╭─ DATA ROWS
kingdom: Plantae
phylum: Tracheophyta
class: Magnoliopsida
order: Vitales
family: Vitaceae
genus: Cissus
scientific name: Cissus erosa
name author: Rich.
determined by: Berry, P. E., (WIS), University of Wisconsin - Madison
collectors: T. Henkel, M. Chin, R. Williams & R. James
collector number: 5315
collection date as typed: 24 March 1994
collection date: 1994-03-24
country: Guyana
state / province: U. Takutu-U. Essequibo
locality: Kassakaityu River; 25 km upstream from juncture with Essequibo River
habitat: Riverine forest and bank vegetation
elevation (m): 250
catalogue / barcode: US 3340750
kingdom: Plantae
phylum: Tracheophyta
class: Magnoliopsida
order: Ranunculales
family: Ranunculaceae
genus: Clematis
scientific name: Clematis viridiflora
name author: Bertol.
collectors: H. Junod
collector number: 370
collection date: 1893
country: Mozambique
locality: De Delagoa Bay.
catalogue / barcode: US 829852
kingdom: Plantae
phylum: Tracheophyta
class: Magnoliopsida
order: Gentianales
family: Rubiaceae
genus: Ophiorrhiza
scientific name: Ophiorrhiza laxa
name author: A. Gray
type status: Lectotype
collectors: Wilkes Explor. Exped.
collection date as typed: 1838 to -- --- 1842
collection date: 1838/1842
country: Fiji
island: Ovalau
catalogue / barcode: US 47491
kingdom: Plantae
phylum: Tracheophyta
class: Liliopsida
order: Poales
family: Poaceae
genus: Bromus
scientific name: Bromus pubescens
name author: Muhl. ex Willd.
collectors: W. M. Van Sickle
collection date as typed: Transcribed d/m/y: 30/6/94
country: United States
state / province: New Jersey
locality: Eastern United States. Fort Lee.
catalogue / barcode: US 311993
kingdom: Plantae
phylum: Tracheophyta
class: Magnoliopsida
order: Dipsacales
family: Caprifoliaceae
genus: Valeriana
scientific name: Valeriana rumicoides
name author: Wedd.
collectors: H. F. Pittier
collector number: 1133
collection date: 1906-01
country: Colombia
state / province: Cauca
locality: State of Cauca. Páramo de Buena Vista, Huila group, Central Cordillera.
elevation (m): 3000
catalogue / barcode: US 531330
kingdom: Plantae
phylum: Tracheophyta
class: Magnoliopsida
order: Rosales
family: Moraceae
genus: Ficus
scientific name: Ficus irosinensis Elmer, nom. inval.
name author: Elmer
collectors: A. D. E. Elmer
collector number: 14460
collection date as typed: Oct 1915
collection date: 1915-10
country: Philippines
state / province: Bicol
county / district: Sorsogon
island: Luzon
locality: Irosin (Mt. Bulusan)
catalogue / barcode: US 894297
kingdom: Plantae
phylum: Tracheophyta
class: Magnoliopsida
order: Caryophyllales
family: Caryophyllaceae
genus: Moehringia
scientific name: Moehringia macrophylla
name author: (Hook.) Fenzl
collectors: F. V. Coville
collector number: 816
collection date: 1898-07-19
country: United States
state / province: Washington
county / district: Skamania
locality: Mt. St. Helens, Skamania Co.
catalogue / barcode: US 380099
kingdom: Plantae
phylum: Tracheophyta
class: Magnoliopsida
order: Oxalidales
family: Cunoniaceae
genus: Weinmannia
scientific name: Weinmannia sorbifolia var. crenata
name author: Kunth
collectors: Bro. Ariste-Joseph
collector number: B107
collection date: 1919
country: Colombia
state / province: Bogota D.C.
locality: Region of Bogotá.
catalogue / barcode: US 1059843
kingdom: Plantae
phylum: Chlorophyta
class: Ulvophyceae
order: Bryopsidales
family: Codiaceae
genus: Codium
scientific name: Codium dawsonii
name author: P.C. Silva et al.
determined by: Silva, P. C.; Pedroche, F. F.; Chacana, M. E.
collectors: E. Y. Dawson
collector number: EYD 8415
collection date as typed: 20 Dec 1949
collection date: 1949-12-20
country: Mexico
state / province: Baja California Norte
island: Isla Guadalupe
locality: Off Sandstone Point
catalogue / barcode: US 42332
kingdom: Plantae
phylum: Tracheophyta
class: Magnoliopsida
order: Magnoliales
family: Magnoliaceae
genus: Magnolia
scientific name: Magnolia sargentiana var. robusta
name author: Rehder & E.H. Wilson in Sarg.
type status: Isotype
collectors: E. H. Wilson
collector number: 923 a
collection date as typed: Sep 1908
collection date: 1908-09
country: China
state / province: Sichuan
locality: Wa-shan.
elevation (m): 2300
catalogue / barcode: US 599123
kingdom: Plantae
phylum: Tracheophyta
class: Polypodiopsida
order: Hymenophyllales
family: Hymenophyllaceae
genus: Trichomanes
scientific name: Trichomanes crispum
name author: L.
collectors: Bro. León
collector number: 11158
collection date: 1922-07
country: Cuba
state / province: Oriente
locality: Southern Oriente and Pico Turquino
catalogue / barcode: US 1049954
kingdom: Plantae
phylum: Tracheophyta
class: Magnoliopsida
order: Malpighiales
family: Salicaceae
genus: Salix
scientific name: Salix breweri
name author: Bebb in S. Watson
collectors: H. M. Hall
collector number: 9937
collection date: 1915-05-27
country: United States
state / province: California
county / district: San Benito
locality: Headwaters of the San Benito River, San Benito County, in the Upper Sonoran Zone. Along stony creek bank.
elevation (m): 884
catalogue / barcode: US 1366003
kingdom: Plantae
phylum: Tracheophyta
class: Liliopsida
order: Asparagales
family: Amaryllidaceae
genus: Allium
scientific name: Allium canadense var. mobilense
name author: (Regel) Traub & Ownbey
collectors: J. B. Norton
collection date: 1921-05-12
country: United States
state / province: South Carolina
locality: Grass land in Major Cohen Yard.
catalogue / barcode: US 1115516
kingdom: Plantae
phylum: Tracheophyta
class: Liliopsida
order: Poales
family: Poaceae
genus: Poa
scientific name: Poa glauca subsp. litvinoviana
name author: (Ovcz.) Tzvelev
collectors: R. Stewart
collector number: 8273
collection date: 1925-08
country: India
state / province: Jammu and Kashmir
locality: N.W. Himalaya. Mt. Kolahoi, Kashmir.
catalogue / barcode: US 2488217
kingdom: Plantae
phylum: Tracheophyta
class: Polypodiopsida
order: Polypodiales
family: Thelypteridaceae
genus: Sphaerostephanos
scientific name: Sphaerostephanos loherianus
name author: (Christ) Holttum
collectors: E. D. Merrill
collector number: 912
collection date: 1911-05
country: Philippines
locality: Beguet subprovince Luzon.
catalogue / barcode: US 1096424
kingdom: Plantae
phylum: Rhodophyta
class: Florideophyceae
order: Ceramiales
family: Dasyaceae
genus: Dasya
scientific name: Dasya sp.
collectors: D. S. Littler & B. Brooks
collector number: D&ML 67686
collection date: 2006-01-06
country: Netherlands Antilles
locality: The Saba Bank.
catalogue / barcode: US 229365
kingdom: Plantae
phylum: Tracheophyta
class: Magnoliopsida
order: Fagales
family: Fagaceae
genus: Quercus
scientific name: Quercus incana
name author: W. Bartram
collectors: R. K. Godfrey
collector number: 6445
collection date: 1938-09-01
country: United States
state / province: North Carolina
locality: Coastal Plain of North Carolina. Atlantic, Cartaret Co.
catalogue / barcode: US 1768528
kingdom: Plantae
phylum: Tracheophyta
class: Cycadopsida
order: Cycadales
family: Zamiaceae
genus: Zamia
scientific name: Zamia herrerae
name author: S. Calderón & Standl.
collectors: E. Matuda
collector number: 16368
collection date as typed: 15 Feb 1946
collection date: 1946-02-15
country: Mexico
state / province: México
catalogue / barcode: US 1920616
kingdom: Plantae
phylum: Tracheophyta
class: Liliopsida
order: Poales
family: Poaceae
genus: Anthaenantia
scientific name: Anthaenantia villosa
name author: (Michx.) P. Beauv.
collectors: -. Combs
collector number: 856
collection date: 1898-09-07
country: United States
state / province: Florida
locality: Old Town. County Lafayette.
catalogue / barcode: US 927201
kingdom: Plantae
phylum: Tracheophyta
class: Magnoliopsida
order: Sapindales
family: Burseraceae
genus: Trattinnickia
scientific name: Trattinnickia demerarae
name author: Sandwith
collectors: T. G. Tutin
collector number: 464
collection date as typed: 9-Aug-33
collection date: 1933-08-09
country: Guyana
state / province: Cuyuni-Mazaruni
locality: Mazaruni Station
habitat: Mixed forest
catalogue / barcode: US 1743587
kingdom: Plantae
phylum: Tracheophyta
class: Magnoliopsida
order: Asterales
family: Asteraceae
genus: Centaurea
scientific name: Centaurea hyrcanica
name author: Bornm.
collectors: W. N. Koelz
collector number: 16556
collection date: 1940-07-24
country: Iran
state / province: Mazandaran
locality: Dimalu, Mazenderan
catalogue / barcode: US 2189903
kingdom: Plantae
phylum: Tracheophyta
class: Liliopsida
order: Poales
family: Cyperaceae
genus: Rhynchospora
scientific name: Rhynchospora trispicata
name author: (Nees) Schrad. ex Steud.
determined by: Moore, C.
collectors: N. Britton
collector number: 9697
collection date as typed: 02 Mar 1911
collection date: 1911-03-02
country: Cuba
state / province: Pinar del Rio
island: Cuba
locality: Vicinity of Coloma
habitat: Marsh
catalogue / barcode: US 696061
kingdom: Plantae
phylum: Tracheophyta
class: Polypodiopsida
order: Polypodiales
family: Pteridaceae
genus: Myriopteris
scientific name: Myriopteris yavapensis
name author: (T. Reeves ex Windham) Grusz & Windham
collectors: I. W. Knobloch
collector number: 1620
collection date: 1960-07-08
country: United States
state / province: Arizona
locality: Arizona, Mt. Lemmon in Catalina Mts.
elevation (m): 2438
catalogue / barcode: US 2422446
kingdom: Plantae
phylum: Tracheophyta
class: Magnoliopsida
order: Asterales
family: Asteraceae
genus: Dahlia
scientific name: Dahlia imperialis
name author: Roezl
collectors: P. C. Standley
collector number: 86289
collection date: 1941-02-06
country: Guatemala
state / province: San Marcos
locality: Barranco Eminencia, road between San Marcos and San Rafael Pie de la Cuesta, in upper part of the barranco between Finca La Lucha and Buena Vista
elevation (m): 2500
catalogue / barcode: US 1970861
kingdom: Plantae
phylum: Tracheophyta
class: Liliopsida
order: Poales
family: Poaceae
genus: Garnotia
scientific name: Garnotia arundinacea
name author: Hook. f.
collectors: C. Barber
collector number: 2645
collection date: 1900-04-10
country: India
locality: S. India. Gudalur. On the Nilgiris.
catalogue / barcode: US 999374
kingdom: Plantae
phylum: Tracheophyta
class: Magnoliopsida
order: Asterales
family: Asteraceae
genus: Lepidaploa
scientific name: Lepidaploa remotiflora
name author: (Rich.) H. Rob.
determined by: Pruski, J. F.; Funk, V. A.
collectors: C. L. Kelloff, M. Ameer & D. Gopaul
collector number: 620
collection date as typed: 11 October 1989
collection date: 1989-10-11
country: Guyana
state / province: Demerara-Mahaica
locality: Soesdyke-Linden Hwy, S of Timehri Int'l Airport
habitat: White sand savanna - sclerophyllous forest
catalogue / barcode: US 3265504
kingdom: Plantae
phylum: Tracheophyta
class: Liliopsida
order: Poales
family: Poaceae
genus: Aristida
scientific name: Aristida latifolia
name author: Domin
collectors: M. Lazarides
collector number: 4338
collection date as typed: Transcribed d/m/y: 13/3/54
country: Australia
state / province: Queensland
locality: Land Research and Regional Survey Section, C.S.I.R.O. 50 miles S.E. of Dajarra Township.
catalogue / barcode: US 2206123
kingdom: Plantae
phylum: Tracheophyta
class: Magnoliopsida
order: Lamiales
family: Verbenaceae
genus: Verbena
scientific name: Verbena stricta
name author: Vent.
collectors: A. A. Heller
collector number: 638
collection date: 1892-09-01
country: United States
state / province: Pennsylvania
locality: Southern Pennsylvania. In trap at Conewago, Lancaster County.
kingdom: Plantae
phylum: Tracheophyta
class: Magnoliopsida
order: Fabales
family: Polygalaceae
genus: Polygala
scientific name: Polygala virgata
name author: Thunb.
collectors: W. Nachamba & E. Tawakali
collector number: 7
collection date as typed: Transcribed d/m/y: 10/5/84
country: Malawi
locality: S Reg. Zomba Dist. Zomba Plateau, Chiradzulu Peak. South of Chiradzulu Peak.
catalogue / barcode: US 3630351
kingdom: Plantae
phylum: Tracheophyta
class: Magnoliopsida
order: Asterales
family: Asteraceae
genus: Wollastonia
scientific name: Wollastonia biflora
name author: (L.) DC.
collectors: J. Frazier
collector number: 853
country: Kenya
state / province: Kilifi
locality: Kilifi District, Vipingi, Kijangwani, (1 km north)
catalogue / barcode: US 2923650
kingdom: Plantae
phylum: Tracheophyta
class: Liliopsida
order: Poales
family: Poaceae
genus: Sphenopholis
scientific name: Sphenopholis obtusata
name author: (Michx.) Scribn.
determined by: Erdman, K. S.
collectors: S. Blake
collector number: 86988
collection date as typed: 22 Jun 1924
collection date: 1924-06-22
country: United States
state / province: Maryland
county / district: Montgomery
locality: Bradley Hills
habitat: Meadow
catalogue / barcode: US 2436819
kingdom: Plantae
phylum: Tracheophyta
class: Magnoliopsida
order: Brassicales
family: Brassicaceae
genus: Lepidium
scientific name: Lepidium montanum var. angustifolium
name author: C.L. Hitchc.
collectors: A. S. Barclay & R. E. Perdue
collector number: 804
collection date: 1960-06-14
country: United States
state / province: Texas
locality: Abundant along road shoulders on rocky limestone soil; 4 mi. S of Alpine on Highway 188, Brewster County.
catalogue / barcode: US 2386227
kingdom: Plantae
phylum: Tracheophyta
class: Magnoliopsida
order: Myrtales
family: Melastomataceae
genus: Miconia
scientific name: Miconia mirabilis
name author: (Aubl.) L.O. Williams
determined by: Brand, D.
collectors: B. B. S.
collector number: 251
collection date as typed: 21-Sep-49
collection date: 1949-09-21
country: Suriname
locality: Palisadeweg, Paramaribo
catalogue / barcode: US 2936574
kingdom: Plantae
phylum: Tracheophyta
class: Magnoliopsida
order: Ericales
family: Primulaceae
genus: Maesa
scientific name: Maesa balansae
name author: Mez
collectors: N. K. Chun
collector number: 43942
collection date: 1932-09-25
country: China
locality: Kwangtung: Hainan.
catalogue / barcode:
╰─
Reproduce the stretch of material from its first line through the line containing "island: Ovalau", keeping every line unchanged.

__TASK SOLUTION__
kingdom: Plantae
phylum: Tracheophyta
class: Magnoliopsida
order: Vitales
family: Vitaceae
genus: Cissus
scientific name: Cissus erosa
name author: Rich.
determined by: Berry, P. E., (WIS), University of Wisconsin - Madison
collectors: T. Henkel, M. Chin, R. Williams & R. James
collector number: 5315
collection date as typed: 24 March 1994
collection date: 1994-03-24
country: Guyana
state / province: U. Takutu-U. Essequibo
locality: Kassakaityu River; 25 km upstream from juncture with Essequibo River
habitat: Riverine forest and bank vegetation
elevation (m): 250
catalogue / barcode: US 3340750
kingdom: Plantae
phylum: Tracheophyta
class: Magnoliopsida
order: Ranunculales
family: Ranunculaceae
genus: Clematis
scientific name: Clematis viridiflora
name author: Bertol.
collectors: H. Junod
collector number: 370
collection date: 1893
country: Mozambique
locality: De Delagoa Bay.
catalogue / barcode: US 829852
kingdom: Plantae
phylum: Tracheophyta
class: Magnoliopsida
order: Gentianales
family: Rubiaceae
genus: Ophiorrhiza
scientific name: Ophiorrhiza laxa
name author: A. Gray
type status: Lectotype
collectors: Wilkes Explor. Exped.
collection date as typed: 1838 to -- --- 1842
collection date: 1838/1842
country: Fiji
island: Ovalau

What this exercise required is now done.